В конце XIX века среди заводчан начал расползаться марксизм, возникли тайные кружки по изучению «Манифеста коммунистической партии». Но рост революционных настроений объяснялся вовсе не каторжной эксплуатацией. Для подпольной деятельности рабочим требовались свободные вечера, чтобы заниматься самообразованием, и лишние деньги, чтобы платить партийные взносы. Когда все ресурсы уходят на выживание, сил на революцию просто не остается; жажда революции — это следствие благополучия (относительного, конечно). Сормовский завод строил пароходы, паровозы, трамваи, драги для промывки золота, оборудование для нефтепромыслов и мостовые фермы: он поднимался к вершинам технического прогресса. А пролетарии, собираясь на кухнях у керосиновых ламп, обсуждали вопросы прогресса социального. Они искренне верили, что отмена частной собственности и ликвидация буржуазии как класса приведет человечество к свободе, равенству и братству.

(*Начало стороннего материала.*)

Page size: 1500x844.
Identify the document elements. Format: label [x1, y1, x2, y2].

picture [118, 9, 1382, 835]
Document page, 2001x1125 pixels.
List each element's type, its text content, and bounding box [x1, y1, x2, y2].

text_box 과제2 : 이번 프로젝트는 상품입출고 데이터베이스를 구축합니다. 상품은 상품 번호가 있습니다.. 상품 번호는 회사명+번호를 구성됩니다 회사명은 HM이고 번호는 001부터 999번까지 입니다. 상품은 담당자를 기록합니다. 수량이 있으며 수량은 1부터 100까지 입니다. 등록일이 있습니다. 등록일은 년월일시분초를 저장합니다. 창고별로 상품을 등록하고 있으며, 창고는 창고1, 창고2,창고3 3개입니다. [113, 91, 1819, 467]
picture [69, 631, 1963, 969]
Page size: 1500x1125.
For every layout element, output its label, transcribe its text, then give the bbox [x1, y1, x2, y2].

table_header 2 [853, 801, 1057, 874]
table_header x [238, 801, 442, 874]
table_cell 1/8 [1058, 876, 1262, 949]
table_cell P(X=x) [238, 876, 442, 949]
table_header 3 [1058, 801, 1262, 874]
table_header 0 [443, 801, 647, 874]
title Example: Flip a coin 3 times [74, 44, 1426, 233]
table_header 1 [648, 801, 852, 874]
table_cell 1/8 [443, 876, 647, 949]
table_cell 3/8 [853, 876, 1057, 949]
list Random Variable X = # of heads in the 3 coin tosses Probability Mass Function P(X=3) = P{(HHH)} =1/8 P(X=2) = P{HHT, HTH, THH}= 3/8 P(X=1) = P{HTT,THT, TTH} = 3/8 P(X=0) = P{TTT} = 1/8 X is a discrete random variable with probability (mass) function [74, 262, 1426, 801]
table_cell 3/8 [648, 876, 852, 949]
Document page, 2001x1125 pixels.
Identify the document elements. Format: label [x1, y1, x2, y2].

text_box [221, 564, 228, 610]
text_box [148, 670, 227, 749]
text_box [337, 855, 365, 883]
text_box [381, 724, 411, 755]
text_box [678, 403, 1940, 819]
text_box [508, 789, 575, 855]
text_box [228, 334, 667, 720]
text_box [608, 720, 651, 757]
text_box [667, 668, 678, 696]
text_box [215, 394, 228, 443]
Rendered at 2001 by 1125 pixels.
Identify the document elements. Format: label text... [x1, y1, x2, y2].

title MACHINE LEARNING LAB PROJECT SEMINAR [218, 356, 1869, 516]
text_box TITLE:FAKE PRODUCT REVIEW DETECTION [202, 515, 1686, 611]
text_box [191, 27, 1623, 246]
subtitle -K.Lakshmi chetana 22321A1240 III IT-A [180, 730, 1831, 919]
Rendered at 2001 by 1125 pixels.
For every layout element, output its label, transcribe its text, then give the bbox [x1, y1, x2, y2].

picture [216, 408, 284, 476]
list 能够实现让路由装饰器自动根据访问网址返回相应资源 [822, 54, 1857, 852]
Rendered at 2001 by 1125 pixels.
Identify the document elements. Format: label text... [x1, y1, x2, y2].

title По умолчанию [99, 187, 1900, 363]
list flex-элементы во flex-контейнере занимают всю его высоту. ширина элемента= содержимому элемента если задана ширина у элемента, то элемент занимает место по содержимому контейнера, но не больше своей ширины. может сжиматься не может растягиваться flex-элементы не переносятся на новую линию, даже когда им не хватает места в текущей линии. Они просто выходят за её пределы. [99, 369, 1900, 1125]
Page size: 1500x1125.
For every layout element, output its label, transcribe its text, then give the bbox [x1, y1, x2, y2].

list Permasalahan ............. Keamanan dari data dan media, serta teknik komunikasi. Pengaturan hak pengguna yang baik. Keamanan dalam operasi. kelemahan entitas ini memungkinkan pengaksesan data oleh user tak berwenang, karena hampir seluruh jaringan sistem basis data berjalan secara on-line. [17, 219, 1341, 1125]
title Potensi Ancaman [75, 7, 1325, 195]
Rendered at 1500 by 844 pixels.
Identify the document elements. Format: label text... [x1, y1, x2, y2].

В 1901̀ году на деньги Максима Горького подпольщики Сормова купили мимеограф — копировальный аппарат. По заводу поползли прокламации. Сормово начало готовиться к большой политической акции. 1̀мая 1902̀ года рабочие прекратили работу и вышли на политическую демонстрацию с красными знаменами и лозунгами «Долой царя!». На двух пароходах власти подвезли солдат. Солдаты разогнали шествие пролетариев — с мордобоем, но без увечий и убийств. Четыре десятка рабочих угодили в каталажку.

Через полгода их судили открытым судом. Обвиняемые гневно обличали власть и хозяев завода, и никто не затыкал им рот (речи рабочих потом были изданы отдельной брошюрой). Суд приговорил шестерых зачинщиков к ссылке в Сибирь. Среди этих рабочих был молодой слесарь Петр Заломов. События в Сормове и выступление Заломова на суде показались Максиму Горькому предвестием грядущего. На основе сормовской драмы в 1906̀ году в США Горький написал роман «Мать» — культовую книгу советской эпохи.

А сормовские рабочие не прекратили борьбу. Кровавое воскресенье и смута 1905̀ года отозвались в Сормове локаутом, когда завод был на некоторое время закрыт. Потом он открылся, но рабочие уже обозлились. В октябре 1905̀ года Сормово поддержало всероссийскую стачку, а в декабре восстало. Штаб революционеров разместился в здании народной школы. Пролетарии вооружились револьверами и охотничьими ружьями, изготовили ручные гранаты, некие умельцы отлили три переносные пушки. Подступы к зданию перегородили баррикадами и проволочными заграждениями. 13̀ декабря полиция, казаки и пожарные пошли на штурм. Рабочие отстреливались из окон школы сколько могли, потом отступили. Погибли около 40 боевиков, и больше сотни человек получили ранения. Восстание было подавлено.

Постепенно страсти утихли, и жизнь вошла в привычную колею. Сормово заработало как прежде: со стапелей в воду скатывались новые суда, из ангаров выезжали новые паровозы. Мятеж 1905̀ года казался дурным сном. Однако он аукнулся после большевистского переворота. В 1922̀ году в память о подвигах своих революционеров завод стал называться «Красное Сормово». И потому в сознании нации на все время советской власти выдающееся предприятие превратилось в пропагандистский миф о классовой борьбе, хотя должно было стать легендой отечественной индустрии.